Make public transport easy and accessible to all: RACQ

Brisbane was falling behind other capital cities in the race to make public transport faster and more efficient by failing to adopt new payment technology, per the State’s peak motoring body.

RACQ has echoed claims made by that the State’s capital was behind the times, following the announcement Sydney would trial contactless payment on its rail, bus and ferry services.

Queensland’s go card system was rolled out more than a decade ago but had yet to switch to a contactless system.

However, a spokesperson for the Queensland’s Department of Transport and Main Roads said a procurement process was underway for the “Next Generation Ticketing Solution”, with possible contactless trials in Queensland in 2018/19.

RACQ’s Principal Traffic and Safety Engineer Gregory Miszkowycz said for south east Queensland to keep pace with other States, it had to make public transport as easy and efficient as possible.

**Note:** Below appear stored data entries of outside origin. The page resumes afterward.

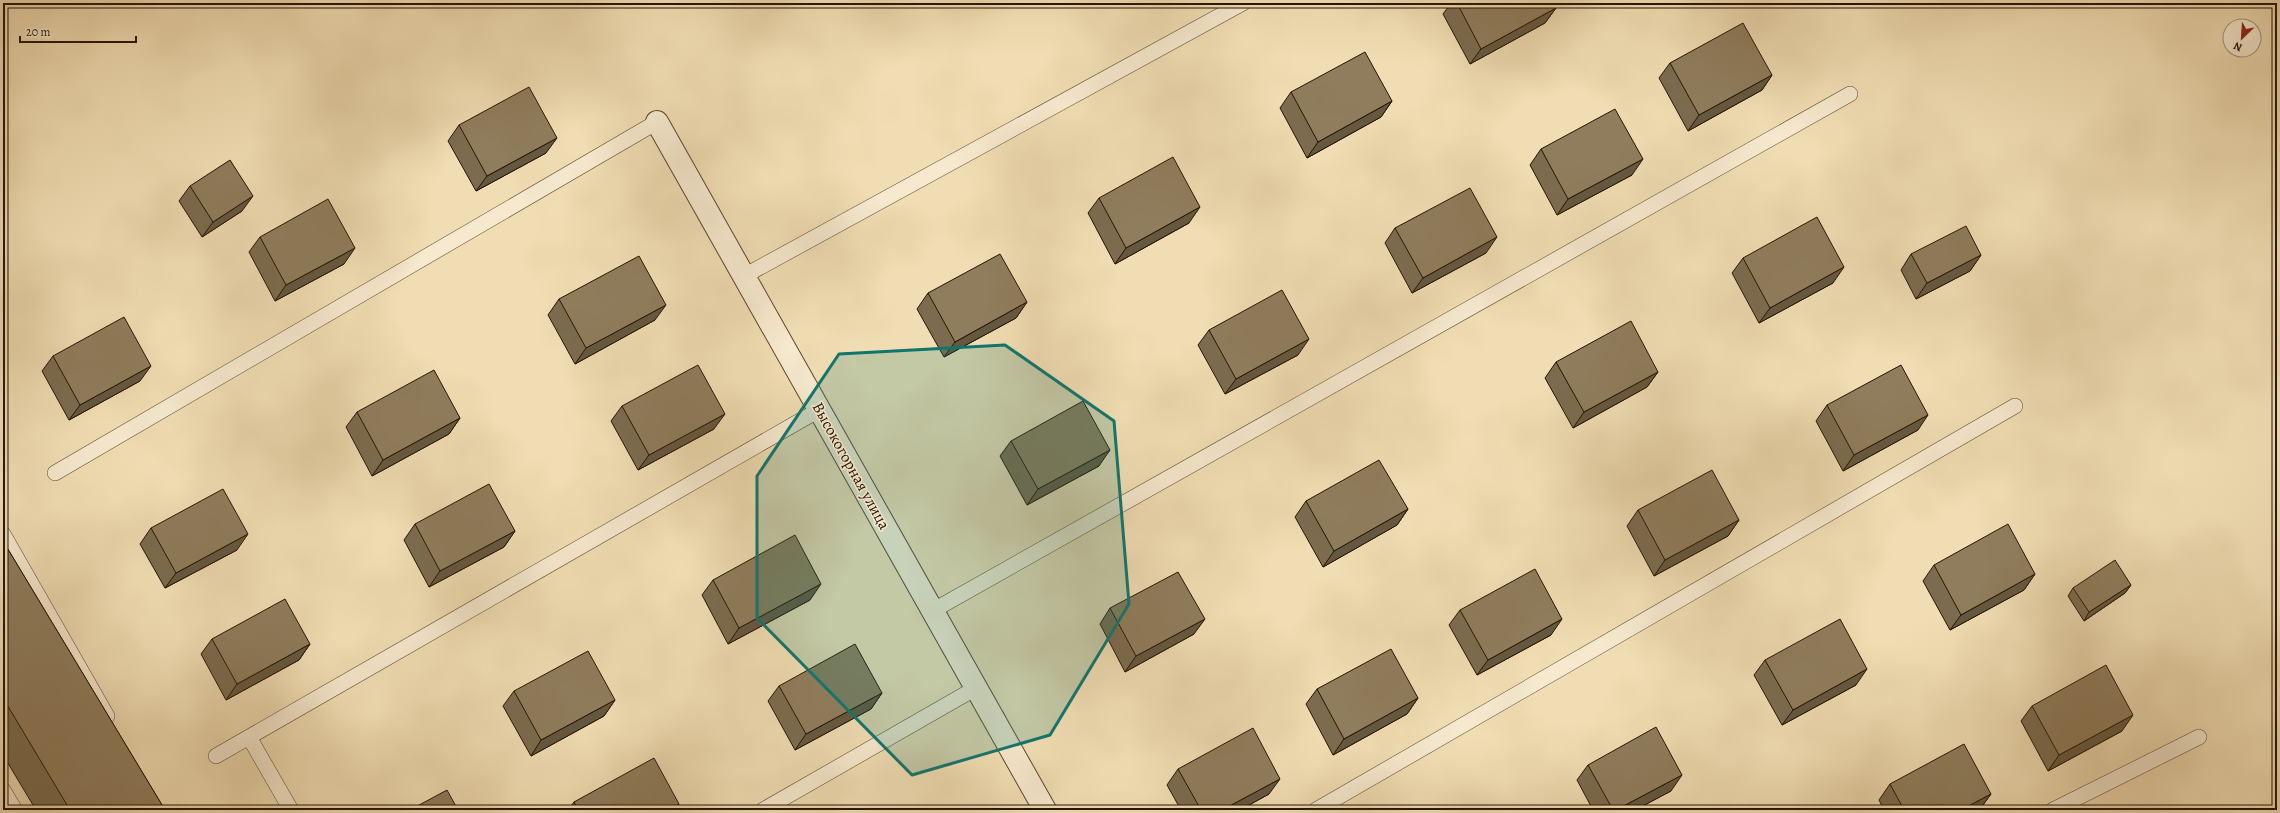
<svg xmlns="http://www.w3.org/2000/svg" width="2280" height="813" viewBox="0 0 2280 813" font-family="Alegreya,serif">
<rect width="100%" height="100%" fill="#f1ddb3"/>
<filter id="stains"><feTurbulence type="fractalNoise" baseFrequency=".005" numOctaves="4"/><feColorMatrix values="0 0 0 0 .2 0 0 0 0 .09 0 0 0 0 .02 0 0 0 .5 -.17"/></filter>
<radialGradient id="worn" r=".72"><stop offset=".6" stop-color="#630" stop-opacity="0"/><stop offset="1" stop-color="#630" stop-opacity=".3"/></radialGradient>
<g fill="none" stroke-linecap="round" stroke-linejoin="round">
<defs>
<path id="service" d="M744,276L1243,3
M55,473L657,122
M3,534L107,716
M932,611L1850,94
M249,737L291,810
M216,756L819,410
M3,790L15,810
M763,810L976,688
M1316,810L2015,406
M2053,810L2199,737"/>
<path id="minor" d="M657,122L1045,810"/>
</defs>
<use href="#service" stroke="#58462d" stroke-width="16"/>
<use href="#minor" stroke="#58462d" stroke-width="24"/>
<use href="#service" stroke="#f6e9ce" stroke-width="15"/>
<use href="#minor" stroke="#f6e9ce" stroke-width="22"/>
</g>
<path fill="#7b6c50" stroke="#251400" d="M1451,3H1553L1556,8L1545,23L1470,64L1443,14Z
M1670,63L1772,75L1762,90L1688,131L1659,78Z
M1291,92L1392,101L1381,117L1307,158L1280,108Z
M459,125L546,153L476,191L448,141Z
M1541,149L1632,175L1557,215L1530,165Z
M190,186L242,211L202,237L179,201Z
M1099,198L1189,223L1115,264L1088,213Z
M1395,228L1486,253L1412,293L1385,243Z
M260,237L344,264L275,301L249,252Z
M1911,254L1981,255L1970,271L1916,299L1901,270Z
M1743,258L1833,283L1759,323L1732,273Z
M928,293L1027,302L1016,318L944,357L917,309Z
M559,299L655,320L575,364L548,315Z
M1209,330L1298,355L1225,394L1198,345Z
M53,356L140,381L69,420L42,371Z
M1556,362L1658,372L1647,387L1573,428L1545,378Z
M1827,405L1918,430L1843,471L1816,421Z
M622,406L714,429L638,470L611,421Z
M357,412L460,418L449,434L372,476L346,427Z
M1011,441L1099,466L1027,505L1000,456Z
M1306,501L1408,509L1397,525L1323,567L1295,517Z
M1638,510L1739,520L1728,536L1654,576L1627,526Z
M415,524L515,531L504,547L429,587L404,540Z
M151,528L237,550L165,588L140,544Z
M3,541L165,810H36L3,755Z
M1934,565L2035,574L2024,590L1950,630L1923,581Z
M713,580L810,600L728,644L702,595Z
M2131,585L2125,593L2084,621L2068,596L2073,588Z
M1110,608L1194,634L1125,672L1100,624Z
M1460,610L1551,635L1477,675L1449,625Z
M212,639L310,644L299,660L226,700L201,654Z
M1765,660L1856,685L1782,725L1754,675Z
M779,686L882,693L871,709L795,750L768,701Z
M1317,689L1418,698L1407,714L1333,755L1306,704Z
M514,691L615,700L604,716L531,756L503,706Z
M2032,706L2122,731L2048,771L2021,721Z
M1588,765L1671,791L1635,810H1593L1577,780Z
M1178,769L1269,794L1240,810H1181L1167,785Z
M1890,784L1991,794L1980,809L1979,810H1884L1879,800Z
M574,802L679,804L675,810H568Z"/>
<path fill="#645841" stroke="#251400" d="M1556,8L1545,23L1470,64L1481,49Z
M1772,75L1762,90L1688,131L1699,115Z
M1392,101L1381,117L1307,158L1318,142Z
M557,138L546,153L476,191L487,176Z
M1643,159L1632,175L1557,215L1568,199Z
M253,196L242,211L202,237L213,222Z
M1200,207L1189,223L1115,264L1126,248Z
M1497,237L1486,253L1412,293L1423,278Z
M355,248L344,264L275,301L286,285Z
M1981,255L1970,271L1916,299L1927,283Z
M1844,267L1833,283L1759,323L1770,308Z
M1027,302L1016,318L944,357L955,342Z
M666,305L655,320L575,364L586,348Z
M1309,339L1298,355L1225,394L1236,379Z
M151,366L140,381L69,420L80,405Z
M1658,372L1647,387L1573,428L1584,412Z
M725,414L714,429L638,470L649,455Z
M1928,415L1918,430L1843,471L1854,455Z
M460,418L449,434L372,476L383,460Z
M1110,450L1099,466L1027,505L1038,489Z
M1408,509L1397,525L1323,567L1334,551Z
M1739,520L1728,536L1654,576L1665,560Z
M515,531L504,547L429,587L440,571Z
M248,534L237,550L165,588L176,573Z
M2035,574L2024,590L1950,630L1961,615Z
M821,584L810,600L728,644L739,628Z
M2131,585L2125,593L2084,621L2089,612Z
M1205,619L1194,634L1125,672L1136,656Z
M1562,619L1551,635L1477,675L1488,660Z
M310,644L299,660L226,700L237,684Z
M1867,669L1856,685L1782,725L1793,710Z
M882,693L871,709L795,750L806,734Z
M1418,698L1407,714L1333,755L1344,739Z
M615,700L604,716L531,756L541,740Z
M2133,715L2122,731L2048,771L2059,755Z
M1682,775L1671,791L1635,810H1616Z
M1280,779L1269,794L1240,810H1222Z
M1991,794L1980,809L1979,810H1961Z
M679,804L675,810H669Z"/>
<path fill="#8f7d5d" stroke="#251400" d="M1457,3H1553L1556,8L1481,49Z
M1743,23L1772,75L1699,115L1670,63Z
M1365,52L1392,101L1318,142L1291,92Z
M529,87L557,138L487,176L459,125Z
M1615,109L1643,159L1568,199L1541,149Z
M1173,157L1200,207L1126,248L1099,198Z
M230,160L253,196L213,222L190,186Z
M1470,188L1497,237L1423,278L1395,228Z
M328,199L355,248L286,285L260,237Z
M1817,217L1844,267L1770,308L1743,258Z
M1966,226L1981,255L1927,283L1911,254Z
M1000,254L1027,302L955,342L928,293Z
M639,256L666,305L586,348L559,299Z
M1282,290L1309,339L1236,379L1209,330Z
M124,317L151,366L80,405L53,356Z
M1631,321L1658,372L1584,412L1556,362Z
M698,365L725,414L649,455L622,406Z
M1901,365L1928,415L1854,455L1827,405Z
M434,370L460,418L383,460L357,412Z
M1083,401L1110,450L1038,489L1011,441Z
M1379,460L1408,509L1334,551L1306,501Z
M1712,470L1739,520L1665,560L1638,510Z
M489,484L515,531L440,571L415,524Z
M223,489L248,534L176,573L151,528Z
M2008,524L2035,574L1961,615L1934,565Z
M795,535L821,584L739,628L713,580Z
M3,541L165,810H70L3,698Z
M2115,560L2131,585L2089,612L2073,588Z
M1535,569L1562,619L1488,660L1460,610Z
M1178,572L1205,619L1136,656L1110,608Z
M285,599L310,644L237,684L212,639Z
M1840,619L1867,669L1793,710L1765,660Z
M855,644L882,693L806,734L779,686Z
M1391,649L1418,698L1344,739L1317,689Z
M588,651L615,700L541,740L514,691Z
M2106,665L2133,715L2059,755L2032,706Z
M1656,727L1682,775L1616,810H1613L1588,765Z
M1253,728L1280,779L1222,810H1201L1178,769Z
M1964,744L1991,794L1961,810H1904L1890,784Z
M654,758L679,804L669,810H578L574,802Z
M447,790L458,810H410Z"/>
<path fill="#0f766e" fill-opacity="0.2" stroke="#0f766e" stroke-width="3" stroke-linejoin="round" d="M1005,345L1114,421L1129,604L1050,735L912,775L757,618V476L839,354Z"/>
<g text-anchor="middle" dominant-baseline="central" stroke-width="3" stroke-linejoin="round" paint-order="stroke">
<g font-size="16" fill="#251400" stroke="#f6e9ce">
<text transform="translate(851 466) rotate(61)">Высокогорная улица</text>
</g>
</g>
<rect width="2280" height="813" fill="none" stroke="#f1ddb3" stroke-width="16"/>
<rect x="4" y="4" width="2272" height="805" fill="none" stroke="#251400" stroke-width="2"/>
<rect x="8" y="8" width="2264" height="797" fill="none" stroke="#251400"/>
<g transform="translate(2242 38) rotate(205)"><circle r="19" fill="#f6e9ce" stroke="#a2947c"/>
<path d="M0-3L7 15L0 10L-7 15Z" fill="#8f2418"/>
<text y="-6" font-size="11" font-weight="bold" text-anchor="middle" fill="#251400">N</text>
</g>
<path d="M20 36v6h116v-6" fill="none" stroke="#251400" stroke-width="2"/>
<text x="26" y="36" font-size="12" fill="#251400" stroke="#f6e9ce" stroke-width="3" paint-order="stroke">20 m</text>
<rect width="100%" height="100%" filter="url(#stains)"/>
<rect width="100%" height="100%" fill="url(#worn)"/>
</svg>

“Only 10 percent of commuters currently use public transport and as our roads continue to get busier and more congested, so it’s vital we have the most convenient ways for people to pay their fares,” Mr Miszkowycz said.

“As technology advances and contactless payment becomes more prominent, the State Government should look to embrace the change and make Queensland the leader in fare innovation.”

Mr Miszkowycz said Queensland should look at other world-leading cities that already have innovative payment systems in place.

“Cities like London have multiple ways to pay for public transport with the go card equivalent, contactless bank card, Android and Apple Pay. The days of go card constraints in south east Queensland should be over.”